Posted: Jul 15 2016Last Updated: Jul 15 2016
15 July 2016 - Asia’s world city comes at a hefty price. Ranked consistently among the highest in the world, Hong Kong’s cost of living is important to take into account when deciding on whether to move to the city. The most salient factor is the cost of housing. Ranked first in 2016 as the most unaffordable, the prospect of finding “a home away from home” is a process which brokers great consideration. 
Despite this, Hong Kong remains an attractive destination for expatriates worldwide due to its vibrant culture and economic prospects. Our guide to the cost of living in Hong Kong aims to provide a rough overview of what expenses you will incur when living here. With this estimate in mind we hope that your budget will be able to accommodate all necessary items for Hong Kong living.
By far the greatest cost, property prices in Hong Kong can easily consume a family’s overall budget, no matter if you plan to buy or rent an apartment. This is in large fact due to the high population density and lack of available land. This general shortage of land inflates housing prices which in desirable locales such as Mid-levels and Repulse Bay, makes for a 3 bedroom rental of HKD40K+ not uncommon. That being said, your rental expenses are tied to where you want to live. Though certain districts are more popular due to the availability of good schools within their catchment area, those more concerned with minimizing costs, can look at options outside of Hong Kong Island.
New Territories and Kowloon districts make for generous cost savings in terms of rentals. Using a 3 bedroom apartment as the standard, prices can be HKD15K lower compared to its equivalent in the city center. Yet for those who insist on harnessing the convenience of city center living, flat sharing is always a viable option to reduce housing costs.
Public Transport

In terms of private car ownership, Hong Kong consistently ranks lower than the international average. Hong Kong Island’s robust transportation network sidelines the need for private transport. In fact, not opting for private car ownership can lead to large cost savings. 
With high gas prices, parking and annual fees for license renewal amounting to over HKD10K, the comparable low costs of public transport are often a more favorable choice. With fares as low as HKD4.40, the Hong Kong MTR and buses are cheap by international standards. 
Due to import costs, food and consumer goods can be more expensive compared to prices overseas. Though going ‘local’ in terms of produce does yield significant savings, for those used to international brands and products, pricing in Hong Kong will seem inflated.

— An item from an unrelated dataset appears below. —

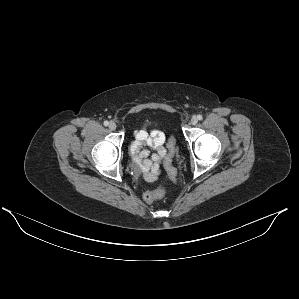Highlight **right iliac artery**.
Listing matches in <instances>:
<instances>
[{"instance_id":"right-iliac-artery-1","label":"right iliac artery","mask_w":299,"mask_h":299,"mask_svg":"<svg viewBox=\"0 0 299 299\" xmlns=\"http://www.w3.org/2000/svg\"><path fill=\"white\" fill-rule=\"evenodd\" d=\"M104 126H108L109 122L108 121H104Z\"/></svg>"}]
</instances>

Dining out is cheaper than in New York or London since most restaurants levy a fixed service charge and the tipping culture is fairly non-existent. What is more pressing though is healthcare and school tuition. With annual tuition fees amounting to HKD200K for some international schools, this could take up a significant portion of a family’s budget allowance. In terms of healthcare costs, though public service providers are available, those looking to opt for private healthcare will have to contribute to a private healthcare insurance plan which will add to monthly expenses.